Merely descriptive words are a different situation, though.  They might tie directly to a good or service, or they might knot.  There are five categories of trademarks that range from conceptually weak to conceptually strong (or distinctive).  Generic marks are weakest and receive no protection.  Suggestive, arbitrary, and fanciful marks are strong and will never be refused protection for lack of distinctiveness.  Merely descriptive marks exist in a gray area.  They are the only mark category, from a conceptual strength perspective, capable of developing distinctiveness where none previously existed.

There’s more than one way to clothe a merely descriptive mark with distinctiveness out of nowear.  One way is brute force: use it a lot, advertise it a lot, and cram it down the public’s throat.  Smother the masses with your mark so intensely, or for such a lung time, that resisting a relatedness between your goods and your mark, they kinnot.  Another way might be more elegant (and is surely more amusing).  Make your mark a pun, or a double entendre, and it will have a built-in source of distinctiveness.  In re JC Hosp. LLC, 802 F. App’x 579 (Fed. Cir. 2020); see also In re Fox, 702 F.3d 633 (Fed. Cir. 2012) (this case involved poultry pops (tisk, tisk, tips), and the double entendre was not safe for work).

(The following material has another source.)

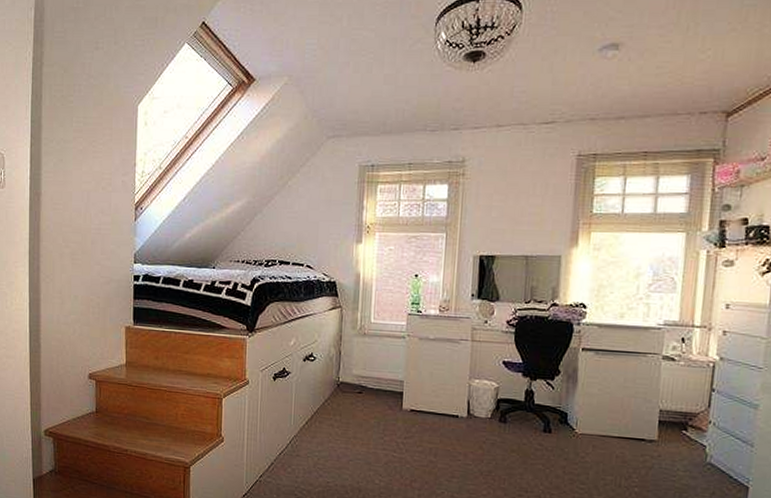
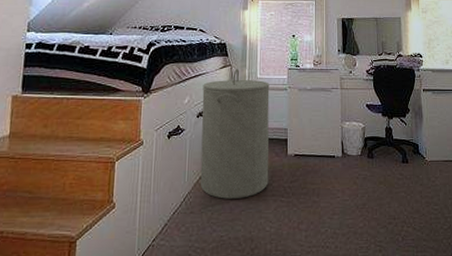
laundry hamper: none [306,310,385,449] -> present [200,68,270,199]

Merriam Webster’s definition of double-entendre is “a word or expression capable of two interpretations with one usually risqué.”  Its definition of pun is “the usually humorous use of a word in such a way as to suggest two or more of its meanings or the meaning of another word similar in sound.”  Puns and double-entendres have secondary meanings by definition.  A distinctive trademark is one that has secondary meaning.  So, it should now be a parent that a merely descriptive mark crossed with a pun will produce a protectable trademark as an offspring.  But keep in mind that even a punny mark will fell the test of distinction if all alternative meanings merely describe the relevant goods or services without standing out in a distinct way.

My intuition is that I probably enjoyed writing this far more than you enjoyed reading it.  Will I regret drowning us in my jokes?  We shall sea.  Do I take pleasure in cleverly explaining the finer points of trademark law?  Of coarse.  Hopefully you got a good laugh (or a smirk and an eyeroll) and learned something two.  Okay, enough.  I’m done with this sheet.

PS: How many puns did I sandwich in this article?

PSS: The title of this blog is a triple entendre. Can you discern all three meanings?